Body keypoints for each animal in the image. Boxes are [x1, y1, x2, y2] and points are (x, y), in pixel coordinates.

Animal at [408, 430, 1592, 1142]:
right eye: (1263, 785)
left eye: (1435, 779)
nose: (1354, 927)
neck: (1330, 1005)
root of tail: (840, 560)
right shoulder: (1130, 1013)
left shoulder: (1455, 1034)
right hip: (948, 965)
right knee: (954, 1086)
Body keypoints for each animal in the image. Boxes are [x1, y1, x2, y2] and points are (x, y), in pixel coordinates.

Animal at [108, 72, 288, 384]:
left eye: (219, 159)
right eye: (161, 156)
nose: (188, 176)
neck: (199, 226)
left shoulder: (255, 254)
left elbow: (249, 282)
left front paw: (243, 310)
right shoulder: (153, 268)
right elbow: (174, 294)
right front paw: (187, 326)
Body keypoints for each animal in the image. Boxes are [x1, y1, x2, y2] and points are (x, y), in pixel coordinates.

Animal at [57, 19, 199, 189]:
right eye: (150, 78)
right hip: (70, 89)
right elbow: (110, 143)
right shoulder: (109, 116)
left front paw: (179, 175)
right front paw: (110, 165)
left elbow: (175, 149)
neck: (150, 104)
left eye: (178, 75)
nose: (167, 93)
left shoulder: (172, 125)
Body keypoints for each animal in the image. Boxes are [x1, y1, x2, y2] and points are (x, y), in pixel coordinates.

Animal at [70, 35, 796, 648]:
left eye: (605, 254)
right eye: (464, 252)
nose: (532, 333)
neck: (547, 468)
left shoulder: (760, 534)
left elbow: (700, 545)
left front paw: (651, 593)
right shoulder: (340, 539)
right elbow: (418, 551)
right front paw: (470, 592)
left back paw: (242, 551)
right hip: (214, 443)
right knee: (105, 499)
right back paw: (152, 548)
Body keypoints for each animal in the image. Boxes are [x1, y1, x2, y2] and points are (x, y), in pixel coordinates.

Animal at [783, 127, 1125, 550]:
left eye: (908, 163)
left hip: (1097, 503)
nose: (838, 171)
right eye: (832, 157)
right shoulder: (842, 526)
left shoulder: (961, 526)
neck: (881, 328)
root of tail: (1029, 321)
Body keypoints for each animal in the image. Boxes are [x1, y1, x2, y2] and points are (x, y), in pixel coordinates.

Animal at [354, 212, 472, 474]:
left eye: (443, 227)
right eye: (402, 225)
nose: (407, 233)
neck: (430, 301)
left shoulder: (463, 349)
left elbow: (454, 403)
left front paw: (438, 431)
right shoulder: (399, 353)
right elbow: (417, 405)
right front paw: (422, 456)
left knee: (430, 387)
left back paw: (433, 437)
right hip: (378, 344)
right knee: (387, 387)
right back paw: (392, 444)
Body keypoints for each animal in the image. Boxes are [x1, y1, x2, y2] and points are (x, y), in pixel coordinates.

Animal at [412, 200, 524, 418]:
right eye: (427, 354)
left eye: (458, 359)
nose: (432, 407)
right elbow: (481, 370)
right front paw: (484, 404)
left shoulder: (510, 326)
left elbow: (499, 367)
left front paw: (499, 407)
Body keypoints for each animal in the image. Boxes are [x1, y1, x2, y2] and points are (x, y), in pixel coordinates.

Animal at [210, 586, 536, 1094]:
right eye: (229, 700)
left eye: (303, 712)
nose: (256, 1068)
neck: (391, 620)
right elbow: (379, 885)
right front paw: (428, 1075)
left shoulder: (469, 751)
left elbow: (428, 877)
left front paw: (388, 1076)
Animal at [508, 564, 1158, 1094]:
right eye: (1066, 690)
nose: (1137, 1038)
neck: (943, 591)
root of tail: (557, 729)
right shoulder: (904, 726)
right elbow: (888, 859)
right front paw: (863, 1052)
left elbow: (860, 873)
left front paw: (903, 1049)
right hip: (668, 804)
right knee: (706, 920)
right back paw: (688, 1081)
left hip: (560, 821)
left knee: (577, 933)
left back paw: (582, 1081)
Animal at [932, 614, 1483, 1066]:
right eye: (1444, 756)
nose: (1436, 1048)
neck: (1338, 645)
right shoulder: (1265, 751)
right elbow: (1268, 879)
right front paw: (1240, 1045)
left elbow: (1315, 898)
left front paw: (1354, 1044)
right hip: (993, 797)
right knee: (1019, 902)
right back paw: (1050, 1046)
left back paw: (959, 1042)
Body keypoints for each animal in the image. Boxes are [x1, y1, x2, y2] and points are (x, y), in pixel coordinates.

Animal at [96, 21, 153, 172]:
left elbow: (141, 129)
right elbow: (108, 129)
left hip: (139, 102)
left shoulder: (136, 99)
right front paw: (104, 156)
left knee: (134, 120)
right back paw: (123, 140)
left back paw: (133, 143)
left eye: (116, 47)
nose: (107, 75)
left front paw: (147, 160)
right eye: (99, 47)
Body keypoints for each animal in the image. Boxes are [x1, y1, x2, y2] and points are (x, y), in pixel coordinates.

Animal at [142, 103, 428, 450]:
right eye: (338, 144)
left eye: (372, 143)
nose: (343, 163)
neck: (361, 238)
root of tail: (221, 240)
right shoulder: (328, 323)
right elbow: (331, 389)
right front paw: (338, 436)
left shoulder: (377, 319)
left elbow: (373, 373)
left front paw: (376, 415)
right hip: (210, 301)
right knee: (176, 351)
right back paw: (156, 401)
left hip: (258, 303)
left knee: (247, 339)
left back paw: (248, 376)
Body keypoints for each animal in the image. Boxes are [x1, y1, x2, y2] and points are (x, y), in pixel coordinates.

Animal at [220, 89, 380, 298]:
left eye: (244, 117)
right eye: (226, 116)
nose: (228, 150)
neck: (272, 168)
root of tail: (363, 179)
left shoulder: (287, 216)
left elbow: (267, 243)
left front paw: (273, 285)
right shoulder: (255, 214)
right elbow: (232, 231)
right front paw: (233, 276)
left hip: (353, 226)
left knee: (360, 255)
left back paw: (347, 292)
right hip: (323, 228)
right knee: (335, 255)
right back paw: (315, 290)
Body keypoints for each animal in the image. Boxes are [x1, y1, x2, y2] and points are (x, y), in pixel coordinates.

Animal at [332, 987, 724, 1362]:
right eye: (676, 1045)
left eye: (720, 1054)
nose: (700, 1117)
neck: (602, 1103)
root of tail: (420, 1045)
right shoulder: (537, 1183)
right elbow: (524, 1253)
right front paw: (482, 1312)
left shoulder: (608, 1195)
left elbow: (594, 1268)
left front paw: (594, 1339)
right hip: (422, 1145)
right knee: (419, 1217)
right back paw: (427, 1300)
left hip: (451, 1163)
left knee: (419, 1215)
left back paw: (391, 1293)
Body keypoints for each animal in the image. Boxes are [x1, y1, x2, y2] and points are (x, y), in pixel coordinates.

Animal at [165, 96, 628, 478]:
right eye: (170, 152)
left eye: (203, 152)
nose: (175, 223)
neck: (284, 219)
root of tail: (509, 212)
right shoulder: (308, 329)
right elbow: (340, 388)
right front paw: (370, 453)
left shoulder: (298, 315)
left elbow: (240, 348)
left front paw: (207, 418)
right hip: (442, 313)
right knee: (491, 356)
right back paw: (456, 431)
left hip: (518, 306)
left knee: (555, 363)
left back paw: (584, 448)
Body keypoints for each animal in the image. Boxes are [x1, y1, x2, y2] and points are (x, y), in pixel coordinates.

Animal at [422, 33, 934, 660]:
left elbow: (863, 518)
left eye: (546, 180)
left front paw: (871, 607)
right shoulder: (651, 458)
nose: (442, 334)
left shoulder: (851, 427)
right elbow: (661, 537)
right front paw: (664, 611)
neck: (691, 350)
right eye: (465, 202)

▬▬▬▬▬▬

■ **BRIEF**
Find the lines in the data that include "tail", then copy each of them.

■ **RESULT BELOW**
root of tail: (840, 560)
root of tail: (1029, 321)
root of tail: (557, 729)
root of tail: (221, 240)
root of tail: (363, 179)
root of tail: (420, 1045)
root of tail: (509, 212)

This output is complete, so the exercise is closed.